January 2018 saw me make the decision to take up running again. Spending two weeks at home for Christmas and New Year festivities with my family drew my attention towards the fact that I was not happy. Don’t get me wrong, things were great with the relationships I had with other people; my other half and I were celebrating our sixth Christmas together, and our four children were being delightful…well, most of the time. Where the problem lay was with me; and more specifically the relationship I had with myself.
Physically I was not in bad shape for a 38 year old. My friends would get annoyed when I moaned about my clothes feeling tighter, after all I was still squeezing into a size 8-10; but I was carrying a few extra pounds than the year before… and certainly feeling the effects of all that extra booze and sugar. Whilst my friends thought I looked fine I was not happy with how my body looked and felt.
Mentally I was probably in worse shape. My other half works a physically and mentally demanding job that often means he is working away from home, or as was the case then, working night shifts. The result of this is that it would fall to me to be the primary care-giver for the children as well as completing my own full time job. The balancing act of getting children to and from the right activity at the right time, be it school or activity club; whilst also getting myself to and from work is never easy. What didn’t help was the fact that once we were all home it would fall to me to do the night shift too. Our youngest had just turned 3 in October and was finding both settling for bed and sleeping through the night impossible; so my evenings often consisted of creeping down the stairs when he had finally settled to sleep at 9pm, washing up, tidying up and getting everything ready for the next morning…before crawling into bed myself.
The days and nights felt like they rolled into one long conveyor belt of demands, and there was a voice in my head growing ever louder that had its own demand….what are you doing for you? The answer to this was nothing. Everyone else came first, and I could see no way of ending the cycle we were in.
Having that two week break at Christmas made me realise that something needed to change. Breaking down in tears on my other half’s’ Mum on Christmas Day made me realise that I was not the person I should be; and that the only way to change this was for me to make a change.
Back in 2011 I was going through a very stressful time in my life, dealing with the breakdown of my first marriage. During this I used running to help me escape the pressures of the family home; perhaps this would be the way to go? I spoke to my other half and we worked out that I could fit in two early morning runs a week so long as I left when he got home at 6am. So that was what I did.

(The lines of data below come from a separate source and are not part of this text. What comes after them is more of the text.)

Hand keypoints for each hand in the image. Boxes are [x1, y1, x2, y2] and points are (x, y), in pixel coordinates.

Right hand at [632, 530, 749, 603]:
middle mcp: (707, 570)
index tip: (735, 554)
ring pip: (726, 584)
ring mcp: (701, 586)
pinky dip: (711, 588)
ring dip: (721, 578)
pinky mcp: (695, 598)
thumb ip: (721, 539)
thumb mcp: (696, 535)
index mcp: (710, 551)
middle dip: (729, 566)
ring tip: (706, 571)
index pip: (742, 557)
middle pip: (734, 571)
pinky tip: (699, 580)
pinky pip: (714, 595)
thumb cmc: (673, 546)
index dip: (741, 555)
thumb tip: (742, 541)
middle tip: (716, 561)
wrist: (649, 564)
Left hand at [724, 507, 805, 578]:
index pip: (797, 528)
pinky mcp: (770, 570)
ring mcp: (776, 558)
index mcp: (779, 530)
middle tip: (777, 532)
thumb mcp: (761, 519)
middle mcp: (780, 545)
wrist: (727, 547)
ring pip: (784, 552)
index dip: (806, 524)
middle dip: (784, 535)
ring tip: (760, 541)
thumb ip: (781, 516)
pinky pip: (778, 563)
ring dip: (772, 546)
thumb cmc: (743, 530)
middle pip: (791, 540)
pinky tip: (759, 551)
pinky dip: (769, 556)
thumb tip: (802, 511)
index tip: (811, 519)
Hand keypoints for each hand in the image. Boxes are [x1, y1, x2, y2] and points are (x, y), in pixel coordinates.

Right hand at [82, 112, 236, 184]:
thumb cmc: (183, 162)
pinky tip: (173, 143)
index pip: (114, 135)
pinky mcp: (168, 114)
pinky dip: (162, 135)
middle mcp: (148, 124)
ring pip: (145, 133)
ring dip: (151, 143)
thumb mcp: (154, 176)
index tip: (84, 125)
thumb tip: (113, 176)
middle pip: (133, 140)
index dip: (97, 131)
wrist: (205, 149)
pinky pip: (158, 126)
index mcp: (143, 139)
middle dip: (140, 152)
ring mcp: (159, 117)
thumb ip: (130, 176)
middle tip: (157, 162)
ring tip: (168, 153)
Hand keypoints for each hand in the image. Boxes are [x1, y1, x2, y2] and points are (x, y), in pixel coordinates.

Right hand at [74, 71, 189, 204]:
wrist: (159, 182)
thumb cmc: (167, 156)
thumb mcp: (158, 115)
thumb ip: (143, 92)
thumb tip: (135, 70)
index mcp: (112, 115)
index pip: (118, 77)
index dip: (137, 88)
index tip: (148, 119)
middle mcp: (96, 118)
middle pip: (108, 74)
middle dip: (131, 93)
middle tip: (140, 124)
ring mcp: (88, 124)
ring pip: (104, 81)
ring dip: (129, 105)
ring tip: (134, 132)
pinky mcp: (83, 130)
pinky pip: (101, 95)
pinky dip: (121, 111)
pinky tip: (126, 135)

Anyone that knows me will tell you that determination and drive are two qualities that I possess in the bucket load. These are also accompanied by a huge competitive streak and a passion for organisation. It is therefore no surprise that I drew up a basic training plan that I could use to tick my sessions off, and I also registered for ParkRun…although I wouldn’t have the guts to show up until March (something I will write about in a future post).
I won’t lie, to start with it was not enjoyable. The first run I did showed that it had been 5 years and one hard pregnancy since I’d done any running, or proper exercise at all. I couldn’t even make it a mile long; 12 minutes of running and 0.84 miles is what I managed to complete. Could I really do this?
But I stuck with it and it wasn’t long before I was running for over half an hour at a time and also realising that whilst I was running I felt not only free in a physical sense, but a mental one too. I had half an hour where I was focusing just on me and what I needed. There was no one to call “Mum” or interrupt me from achieving my task. The benefits were felt not only during my run, but after it too. I felt less resentful when my other half made his way to bed for the day, and I had more patience for the children . Moreover I felt that I had reclaimed my identity as Claire again. I had that thing that I do back again “oh that’s Claire, she runs”.
Physically it didn’t take long for those pounds to shift, and my confidence grew again knowing that I both looked and felt better. I was able to run further and faster with each week that passed.
Buying myself a Garmin Forerunner watch to track my time and mile splits made me realise that I had made the shift from running for fun, to someone that had well and truly fallen in love with running again and the way it made me look and feel.
We have now entered August 2018 and I am still running. Still feeling the benefits from it, and have very clear goals set. There are races entered; and I am waiting to hear back from my ballot entry for the London Marathon next April… and if I don’t get a place in that I have already made a plan B in the form of the Southampton Marathon.
I have Personal bests over the 5K, 10K and Half Marathon; and whilst my pace is certainly not world class I certainly feel like I’ve won a gold medal each time I make an improvement on these. I’ve made sure that I give myself a reward when this happens which could be anything from taking an extra long soak in a bubble bath, to a nice big glass of red!
Beyond the physical and mental joys I have also started to form an additional social circle. This week I have joined a local running club and am looking forward to meeting up with other members for training runs. There is also a great running community on social media that I am starting to interact with on a regular basis. I love sharing my progress with them and hearing how they are doing against their own goals.
So, to anyone feeling stuck in a rut, feeling stressed or just down on life I would urge them to give running a go. It’s not about how far or how fast you move. It’s all about how it makes you feel; and if its half as good as it does me you will feel on top of the world!!
Claire – running up the miles and smiles!